▶ **WORK REQUEST**
Reproduce every line of text in the listing below verbatim, in order. Omit the pictures.

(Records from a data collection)
-- Opening Marker --

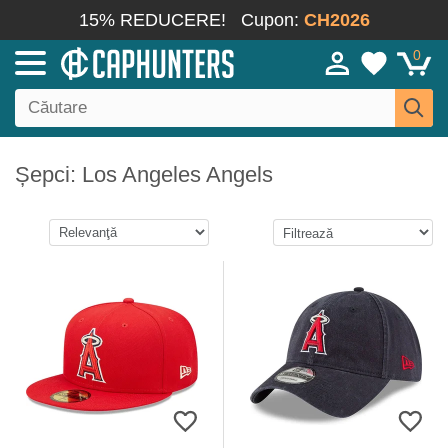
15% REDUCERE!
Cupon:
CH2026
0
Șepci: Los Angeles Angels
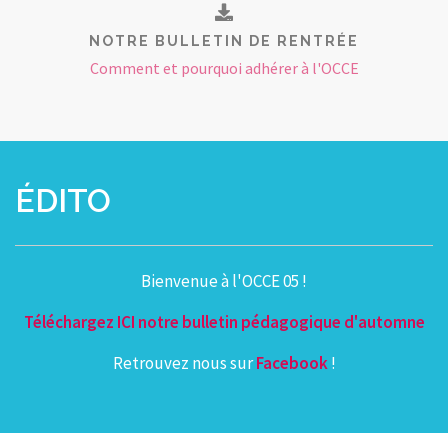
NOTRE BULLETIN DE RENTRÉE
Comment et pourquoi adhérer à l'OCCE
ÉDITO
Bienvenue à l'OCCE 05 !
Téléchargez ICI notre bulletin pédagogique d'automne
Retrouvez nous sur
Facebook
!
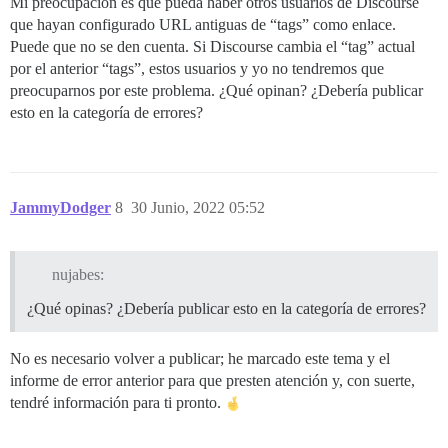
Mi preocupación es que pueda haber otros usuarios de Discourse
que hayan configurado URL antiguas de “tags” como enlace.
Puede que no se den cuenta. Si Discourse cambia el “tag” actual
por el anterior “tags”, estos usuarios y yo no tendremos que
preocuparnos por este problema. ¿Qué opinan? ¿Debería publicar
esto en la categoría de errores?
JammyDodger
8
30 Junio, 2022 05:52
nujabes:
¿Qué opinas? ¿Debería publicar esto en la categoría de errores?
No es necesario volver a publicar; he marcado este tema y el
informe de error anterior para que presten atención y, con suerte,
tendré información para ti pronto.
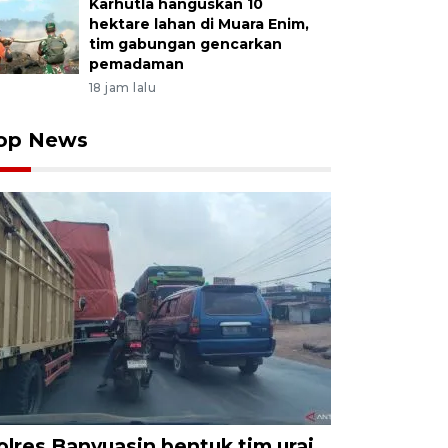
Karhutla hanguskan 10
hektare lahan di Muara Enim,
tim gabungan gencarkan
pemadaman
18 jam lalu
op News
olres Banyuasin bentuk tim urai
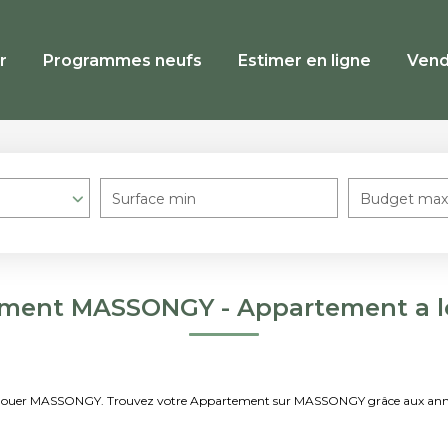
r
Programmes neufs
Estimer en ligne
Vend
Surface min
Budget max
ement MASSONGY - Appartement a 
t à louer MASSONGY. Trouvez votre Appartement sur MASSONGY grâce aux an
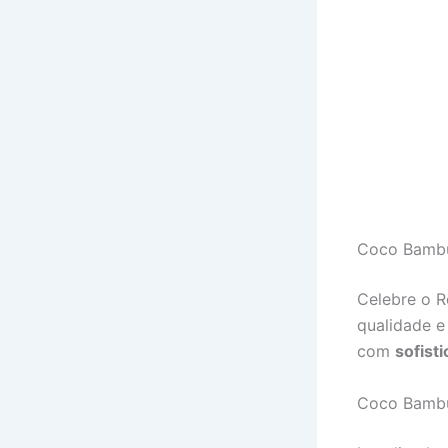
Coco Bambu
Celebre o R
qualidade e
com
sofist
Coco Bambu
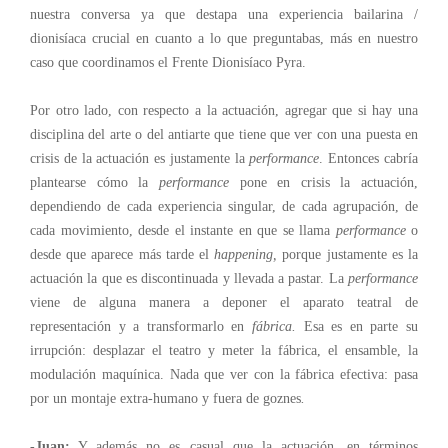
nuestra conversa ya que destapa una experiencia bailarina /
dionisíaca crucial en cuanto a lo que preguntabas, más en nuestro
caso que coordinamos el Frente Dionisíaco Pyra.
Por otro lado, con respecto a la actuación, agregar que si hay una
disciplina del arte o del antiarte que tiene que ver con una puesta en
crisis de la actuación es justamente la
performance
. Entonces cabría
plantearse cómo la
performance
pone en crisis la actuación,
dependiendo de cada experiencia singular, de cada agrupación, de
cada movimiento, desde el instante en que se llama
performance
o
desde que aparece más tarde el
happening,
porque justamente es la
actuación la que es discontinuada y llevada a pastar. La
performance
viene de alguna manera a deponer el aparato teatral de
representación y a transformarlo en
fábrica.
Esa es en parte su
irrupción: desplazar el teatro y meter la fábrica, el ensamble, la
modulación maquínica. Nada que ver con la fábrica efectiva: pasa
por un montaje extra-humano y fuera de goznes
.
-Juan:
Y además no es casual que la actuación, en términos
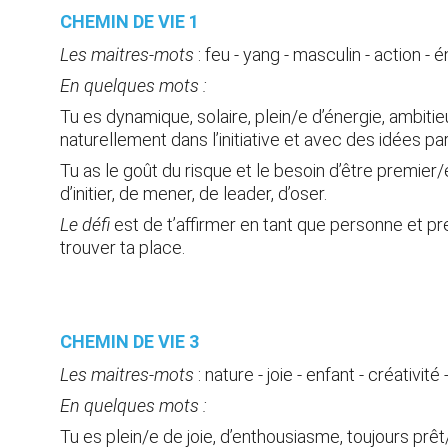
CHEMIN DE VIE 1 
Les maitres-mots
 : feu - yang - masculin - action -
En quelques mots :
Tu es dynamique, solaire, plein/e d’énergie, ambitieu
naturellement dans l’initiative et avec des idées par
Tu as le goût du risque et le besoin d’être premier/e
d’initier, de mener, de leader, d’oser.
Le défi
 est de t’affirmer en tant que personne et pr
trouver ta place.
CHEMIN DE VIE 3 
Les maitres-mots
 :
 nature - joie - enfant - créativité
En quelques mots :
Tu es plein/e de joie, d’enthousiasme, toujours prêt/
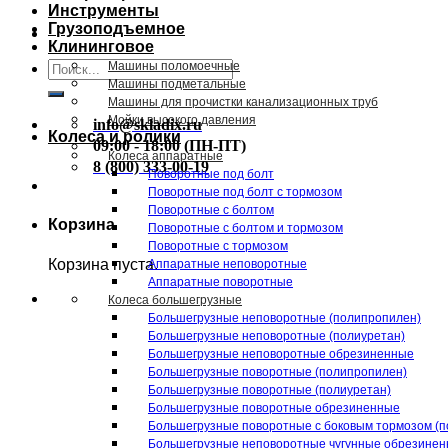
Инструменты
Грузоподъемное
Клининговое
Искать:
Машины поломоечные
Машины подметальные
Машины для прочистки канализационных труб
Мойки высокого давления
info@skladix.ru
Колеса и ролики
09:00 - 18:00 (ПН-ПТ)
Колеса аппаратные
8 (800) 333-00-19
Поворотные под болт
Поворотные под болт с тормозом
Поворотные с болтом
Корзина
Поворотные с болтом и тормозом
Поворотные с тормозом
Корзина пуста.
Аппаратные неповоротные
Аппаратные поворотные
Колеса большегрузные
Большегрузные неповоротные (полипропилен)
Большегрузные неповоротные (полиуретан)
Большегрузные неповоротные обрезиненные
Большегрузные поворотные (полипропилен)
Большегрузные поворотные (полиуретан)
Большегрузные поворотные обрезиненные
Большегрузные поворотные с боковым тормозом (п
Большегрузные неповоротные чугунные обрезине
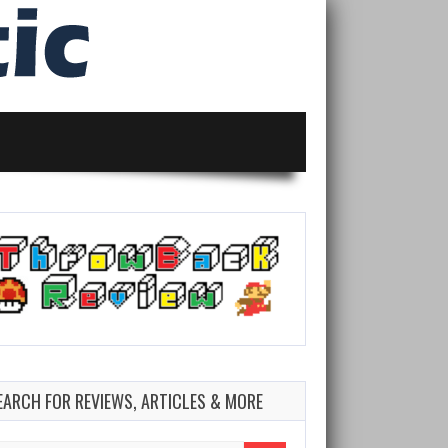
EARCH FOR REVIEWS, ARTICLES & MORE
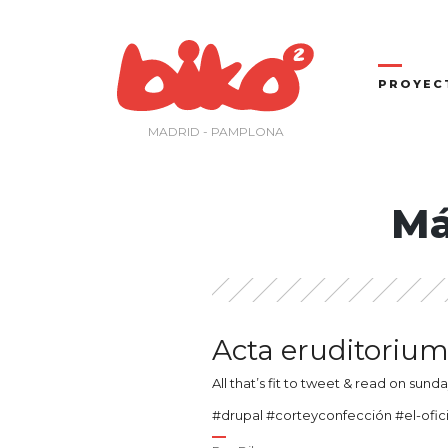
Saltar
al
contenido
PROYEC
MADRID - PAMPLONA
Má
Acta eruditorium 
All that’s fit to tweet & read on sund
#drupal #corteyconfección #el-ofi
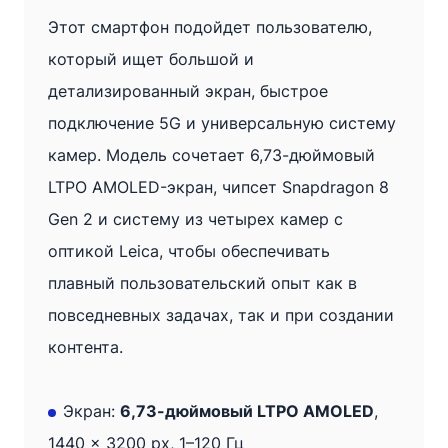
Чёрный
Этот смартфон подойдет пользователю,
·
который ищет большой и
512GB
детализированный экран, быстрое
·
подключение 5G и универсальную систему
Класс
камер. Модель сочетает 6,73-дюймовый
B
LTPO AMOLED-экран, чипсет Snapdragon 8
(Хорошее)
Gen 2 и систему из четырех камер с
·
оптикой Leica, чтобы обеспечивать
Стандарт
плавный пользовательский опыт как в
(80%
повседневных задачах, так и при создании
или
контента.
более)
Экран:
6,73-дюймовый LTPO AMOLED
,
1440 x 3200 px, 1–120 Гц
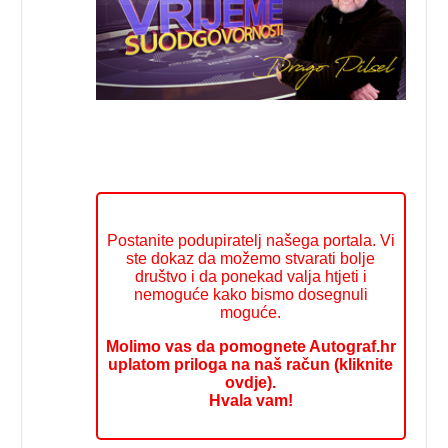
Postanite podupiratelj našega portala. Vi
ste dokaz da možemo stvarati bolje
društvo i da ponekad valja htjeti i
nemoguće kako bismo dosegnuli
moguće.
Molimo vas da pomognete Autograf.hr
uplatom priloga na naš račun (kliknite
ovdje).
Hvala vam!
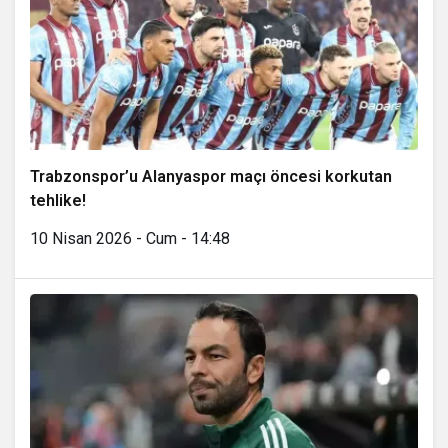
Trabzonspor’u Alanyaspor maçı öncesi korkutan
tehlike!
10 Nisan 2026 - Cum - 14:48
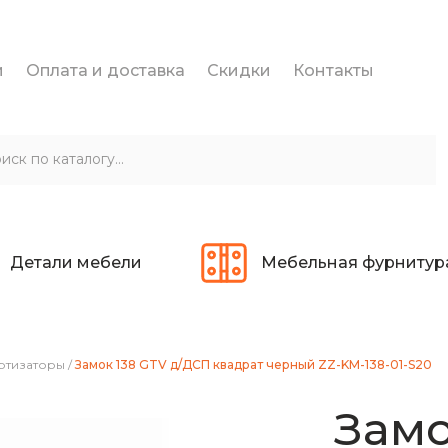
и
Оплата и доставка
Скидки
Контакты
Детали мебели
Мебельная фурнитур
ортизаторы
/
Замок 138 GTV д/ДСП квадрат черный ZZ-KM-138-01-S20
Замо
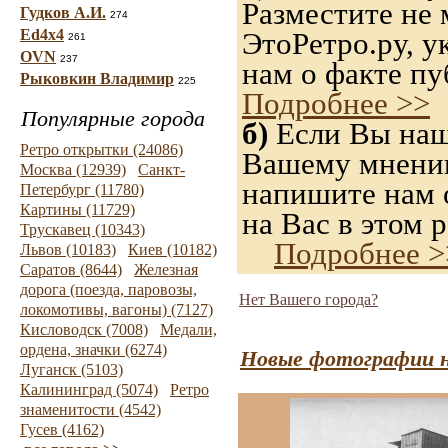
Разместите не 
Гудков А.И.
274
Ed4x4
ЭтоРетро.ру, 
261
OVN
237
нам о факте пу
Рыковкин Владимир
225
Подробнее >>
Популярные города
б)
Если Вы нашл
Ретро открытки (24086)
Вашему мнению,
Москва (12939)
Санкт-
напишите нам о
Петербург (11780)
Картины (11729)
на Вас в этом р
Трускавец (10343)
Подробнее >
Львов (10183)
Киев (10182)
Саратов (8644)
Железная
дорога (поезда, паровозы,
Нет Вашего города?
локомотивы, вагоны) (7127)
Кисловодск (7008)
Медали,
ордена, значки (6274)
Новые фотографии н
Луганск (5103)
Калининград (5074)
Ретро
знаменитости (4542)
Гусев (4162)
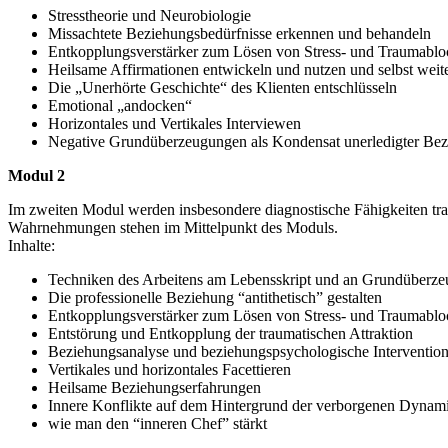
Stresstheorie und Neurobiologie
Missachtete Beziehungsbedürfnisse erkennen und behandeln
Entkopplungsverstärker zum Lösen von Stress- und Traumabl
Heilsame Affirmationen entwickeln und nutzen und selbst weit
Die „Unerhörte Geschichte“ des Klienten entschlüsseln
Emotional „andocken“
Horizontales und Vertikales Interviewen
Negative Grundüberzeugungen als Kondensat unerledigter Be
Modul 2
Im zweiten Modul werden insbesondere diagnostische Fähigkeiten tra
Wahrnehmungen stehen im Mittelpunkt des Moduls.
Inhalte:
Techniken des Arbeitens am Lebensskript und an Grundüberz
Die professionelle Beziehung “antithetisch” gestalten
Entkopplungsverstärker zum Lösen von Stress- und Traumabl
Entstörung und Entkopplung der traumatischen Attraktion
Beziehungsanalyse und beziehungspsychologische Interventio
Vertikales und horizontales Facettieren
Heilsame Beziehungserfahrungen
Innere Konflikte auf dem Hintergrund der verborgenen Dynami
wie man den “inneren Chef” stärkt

-- Closing Marker --

▶ **EXERCISE ANSWER**
15% REDUCERE!
Cupon:
CH2026
0
Șepci: Los Angeles Angels
NOTRE BULLETIN DE RENTRÉE
Comment et pourquoi adhérer à l'OCCE
ÉDITO
Bienvenue à l'OCCE 05 !
Téléchargez ICI notre bulletin pédagogique d'automne
Retrouvez nous sur
Facebook
!
Mi preocupación es que pueda haber otros usuarios de Discourse
que hayan configurado URL antiguas de “tags” como enlace.
Puede que no se den cuenta. Si Discourse cambia el “tag” actual
por el anterior “tags”, estos usuarios y yo no tendremos que
preocuparnos por este problema. ¿Qué opinan? ¿Debería publicar
esto en la categoría de errores?
JammyDodger
8
30 Junio, 2022 05:52
nujabes:
¿Qué opinas? ¿Debería publicar esto en la categoría de errores?
No es necesario volver a publicar; he marcado este tema y el
informe de error anterior para que presten atención y, con suerte,
tendré información para ti pronto.
Karhutla hanguskan 10
hektare lahan di Muara Enim,
tim gabungan gencarkan
pemadaman
18 jam lalu
op News
olres Banyuasin bentuk tim urai
r
Programmes neufs
Estimer en ligne
Vend
Surface min
Budget max
ement MASSONGY - Appartement a 
t à louer MASSONGY. Trouvez votre Appartement sur MASSONGY grâce aux an
Coco Bambu
Celebre o R
qualidade e
com
sofist
Coco Bambu
nuestra conversa ya que destapa una experiencia bailarina /
dionisíaca crucial en cuanto a lo que preguntabas, más en nuestro
caso que coordinamos el Frente Dionisíaco Pyra.
Por otro lado, con respecto a la actuación, agregar que si hay una
disciplina del arte o del antiarte que tiene que ver con una puesta en
crisis de la actuación es justamente la
performance
. Entonces cabría
plantearse cómo la
performance
pone en crisis la actuación,
dependiendo de cada experiencia singular, de cada agrupación, de
cada movimiento, desde el instante en que se llama
performance
o
desde que aparece más tarde el
happening,
porque justamente es la
actuación la que es discontinuada y llevada a pastar. La
performance
viene de alguna manera a deponer el aparato teatral de
representación y a transformarlo en
fábrica.
Esa es en parte su
irrupción: desplazar el teatro y meter la fábrica, el ensamble, la
modulación maquínica. Nada que ver con la fábrica efectiva: pasa
por un montaje extra-humano y fuera de goznes
.
-Juan:
Y además no es casual que la actuación, en términos
CHEMIN DE VIE 1 
Les maitres-mots
 : feu - yang - masculin - action -
En quelques mots :
Tu es dynamique, solaire, plein/e d’énergie, ambitieu
naturellement dans l’initiative et avec des idées par
Tu as le goût du risque et le besoin d’être premier/e
d’initier, de mener, de leader, d’oser.
Le défi
 est de t’affirmer en tant que personne et pr
trouver ta place.
CHEMIN DE VIE 3 
Les maitres-mots
 :
 nature - joie - enfant - créativité
En quelques mots :
Tu es plein/e de joie, d’enthousiasme, toujours prêt/
Инструменты
Грузоподъемное
Клининговое
Искать:
Машины поломоечные
Машины подметальные
Машины для прочистки канализационных труб
Мойки высокого давления
info@skladix.ru
Колеса и ролики
09:00 - 18:00 (ПН-ПТ)
Колеса аппаратные
8 (800) 333-00-19
Поворотные под болт
Поворотные под болт с тормозом
Поворотные с болтом
Корзина
Поворотные с болтом и тормозом
Поворотные с тормозом
Корзина пуста.
Аппаратные неповоротные
Аппаратные поворотные
Колеса большегрузные
Большегрузные неповоротные (полипропилен)
Большегрузные неповоротные (полиуретан)
Большегрузные неповоротные обрезиненные
Большегрузные поворотные (полипропилен)
Большегрузные поворотные (полиуретан)
Большегрузные поворотные обрезиненные
Большегрузные поворотные с боковым тормозом (п
Большегрузные неповоротные чугунные обрезине
EARCH FOR REVIEWS, ARTICLES & MORE
Saltar
al
contenido
PROYEC
MADRID - PAMPLONA
Má
Acta eruditorium 
All that’s fit to tweet & read on sund
#drupal #corteyconfección #el-ofi
Чёрный
Этот смартфон подойдет пользователю,
·
который ищет большой и
512GB
детализированный экран, быстрое
·
подключение 5G и универсальную систему
Класс
камер. Модель сочетает 6,73-дюймовый
B
LTPO AMOLED-экран, чипсет Snapdragon 8
(Хорошее)
Gen 2 и систему из четырех камер с
·
оптикой Leica, чтобы обеспечивать
Стандарт
плавный пользовательский опыт как в
(80%
повседневных задачах, так и при создании
или
контента.
более)
Экран:
6,73-дюймовый LTPO AMOLED
,
1440 x 3200 px, 1–120 Гц
Postanite podupiratelj našega portala. Vi
ste dokaz da možemo stvarati bolje
društvo i da ponekad valja htjeti i
nemoguće kako bismo dosegnuli
moguće.
Molimo vas da pomognete Autograf.hr
uplatom priloga na naš račun (kliknite
ovdje).
Hvala vam!
Trabzonspor’u Alanyaspor maçı öncesi korkutan
tehlike!
10 Nisan 2026 - Cum - 14:48
и
Оплата и доставка
Скидки
Контакты
Детали мебели
Мебельная фурнитур
ортизаторы
/
Замок 138 GTV д/ДСП квадрат черный ZZ-KM-138-01-S20
Замо
Разместите не 
Гудков А.И.
274
Ed4x4
ЭтоРетро.ру, 
261
OVN
237
нам о факте пу
Рыковкин Владимир
225
Подробнее >>
Популярные города
б)
Если Вы нашл
Ретро открытки (24086)
Вашему мнению,
Москва (12939)
Санкт-
напишите нам о
Петербург (11780)
Картины (11729)
на Вас в этом р
Трускавец (10343)
Подробнее >
Львов (10183)
Киев (10182)
Саратов (8644)
Железная
дорога (поезда, паровозы,
Нет Вашего города?
локомотивы, вагоны) (7127)
Кисловодск (7008)
Медали,
ордена, значки (6274)
Новые фотографии н
Луганск (5103)
Калининград (5074)
Ретро
знаменитости (4542)
Гусев (4162)
Stresstheorie und Neurobiologie
Missachtete Beziehungsbedürfnisse erkennen und behandeln
Entkopplungsverstärker zum Lösen von Stress- und Traumabl
Heilsame Affirmationen entwickeln und nutzen und selbst weit
Die „Unerhörte Geschichte“ des Klienten entschlüsseln
Emotional „andocken“
Horizontales und Vertikales Interviewen
Negative Grundüberzeugungen als Kondensat unerledigter Be
Modul 2
Im zweiten Modul werden insbesondere diagnostische Fähigkeiten tra
Wahrnehmungen stehen im Mittelpunkt des Moduls.
Inhalte:
Techniken des Arbeitens am Lebensskript und an Grundüberz
Die professionelle Beziehung “antithetisch” gestalten
Entkopplungsverstärker zum Lösen von Stress- und Traumabl
Entstörung und Entkopplung der traumatischen Attraktion
Beziehungsanalyse und beziehungspsychologische Interventio
Vertikales und horizontales Facettieren
Heilsame Beziehungserfahrungen
Innere Konflikte auf dem Hintergrund der verborgenen Dynami
wie man den “inneren Chef” stärkt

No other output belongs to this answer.